Apakah defisit anggaran dapat mempengaruhi uang primer dan uang beredar akan tergantung pada bagaimana Federal Reserve memilih untuk melakukan kebijakan moneternya. Jika the Fed mengadopsi sebuah tujuan kebijakan dalam mencegah suku bunga tinggi, banyak ahli ekonomi berpendapat bahwa sebuah defisit anggaran akan mengarah pada pencetakan uang. Alasan mereka, menggunakan analisis supply and demand (permintaan dan penawaran) terhadap pasar obligasi yaitu Ketika Treasury mengeluarkan obligasi kepada publik, penawaran obligasi akan meningkat,menyebabkan suku bunga meningkat dan harga obligasi akan turun. Jika the Fed memperhitungkan kenaikan dalam suku bunga ini sebagai hal yang tidak diinginkan, maka mereka akan membeli obligasi untuk menyokong harga obligasi dan menurunkan suku bunga. Hasilnya adalah defisit anggaran pemerintah dapat mengarah pada pembelian pasar terbuka yang dilakukan oleh the Fed, yang dapat menaikkan uang primer (menciptakan high-powered money) dan menaikkan uang beredar. Jika defisit anggaran tetap ada sehingga kuantitas obligasi yang ditawarkan tetap naik, tekanan diatas terhadap suku bunga akan terus terjadi, the Fed akan membeli obligasi lagi dan lagi, dan uang beredar akan terus naik, menghasilkan sebuah inflasi.

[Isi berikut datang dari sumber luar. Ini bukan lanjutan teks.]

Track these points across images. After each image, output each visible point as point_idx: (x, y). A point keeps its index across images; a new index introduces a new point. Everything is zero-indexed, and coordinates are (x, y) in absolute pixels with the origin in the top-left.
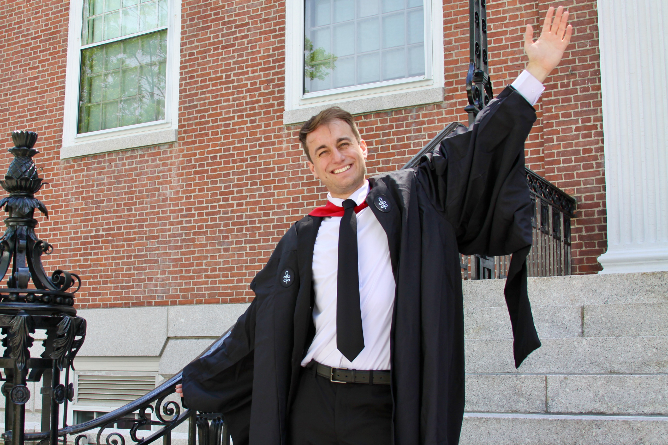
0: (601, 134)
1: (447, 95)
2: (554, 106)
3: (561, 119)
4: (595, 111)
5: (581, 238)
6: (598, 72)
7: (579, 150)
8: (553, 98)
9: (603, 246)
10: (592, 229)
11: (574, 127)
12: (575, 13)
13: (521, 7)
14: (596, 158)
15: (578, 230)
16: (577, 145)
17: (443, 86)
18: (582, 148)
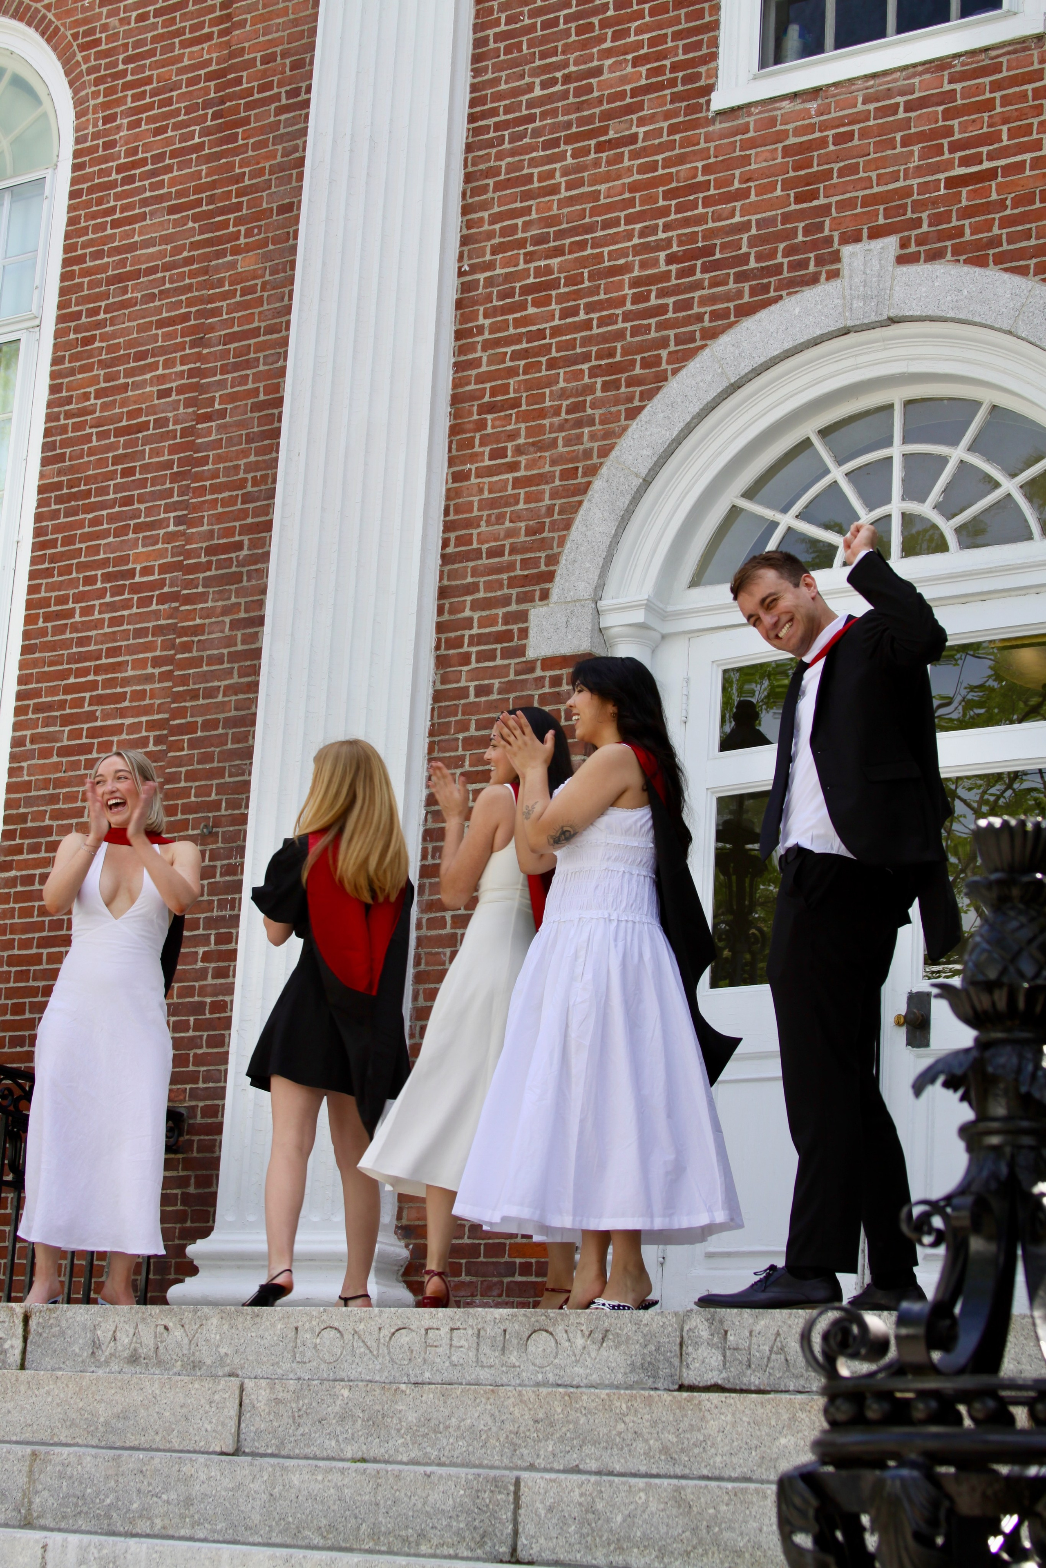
5: (186, 1199)
7: (203, 1005)
11: (201, 950)
12: (234, 698)
15: (183, 1182)
16: (202, 992)
18: (208, 1000)
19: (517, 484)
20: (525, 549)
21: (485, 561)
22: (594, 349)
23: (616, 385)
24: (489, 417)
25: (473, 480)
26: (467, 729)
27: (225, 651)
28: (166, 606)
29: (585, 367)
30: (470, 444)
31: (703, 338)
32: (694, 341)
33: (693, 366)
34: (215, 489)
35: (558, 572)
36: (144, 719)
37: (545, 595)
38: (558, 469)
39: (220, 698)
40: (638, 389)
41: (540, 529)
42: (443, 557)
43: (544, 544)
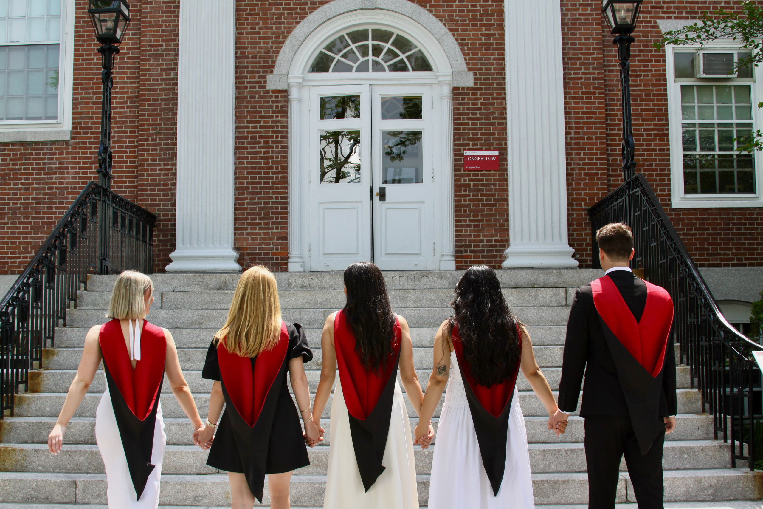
0: (175, 174)
1: (73, 136)
2: (146, 153)
3: (150, 162)
4: (172, 159)
5: (159, 240)
6: (175, 134)
7: (161, 184)
8: (145, 147)
9: (173, 248)
10: (167, 236)
11: (158, 168)
13: (127, 82)
14: (171, 190)
15: (158, 236)
16: (159, 180)
17: (70, 129)
18: (162, 182)
19: (260, 38)
20: (264, 58)
21: (250, 60)
22: (284, 2)
23: (292, 14)
24: (249, 17)
25: (245, 35)
26: (248, 108)
27: (159, 78)
28: (131, 61)
29: (281, 7)
30: (243, 24)
31: (319, 4)
32: (316, 5)
33: (316, 12)
34: (150, 27)
35: (276, 66)
36: (125, 95)
37: (272, 72)
38: (274, 36)
39: (158, 92)
40: (299, 16)
41: (269, 52)
42: (236, 57)
43: (270, 57)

Ahli ekonomi seperti misalnya Robert Barro dari Harvard University, tidak setuju bahwa defisit anggaran mempengaruhi uang primer dalam cara yang dijelaskan diatas. Analisa mereka (yang disebut oleh Barro sebagai Ricardian equivalence dari ahli ekonomi Inggris abad sembilan belas, David Ricardo) berpendapat bahwa ketika pemerintah mengalami defisit dan mengeluarkan obligasi, publik mengenali bahwa hal ini akan menjadi subyek pajak yang lebih tinggi di masa depan untuk membayar kembali obligasi-obligasi ini. Publik kemudian menabung lebih banyak dalam antisipasi untuk pajak masa depan ini, dengan hasil akhir permintaan publik untuk obligasi mengalami kenaikan sehingga sebanding dengan peningkatan penawaran..
Ringkasnya, meski inflasi tinggi “selalu dan dimanapun merupakan sebuah fenomena moneter” dalam artian bahwa inflasi ini tidak akan dapat terjadi tanpa adanya tingkat pertumbuhan uang yang tinggi, terdapat alasan-alasan mengapa kebijakan moneter inflasi ini diadopsi. Dua alasan dasarnya adalah kelekatan para pembuat kebijakan pada target kesempatan kerja yang tinggi dan adanya defisit anggaran pemerintah yang terus-menerus.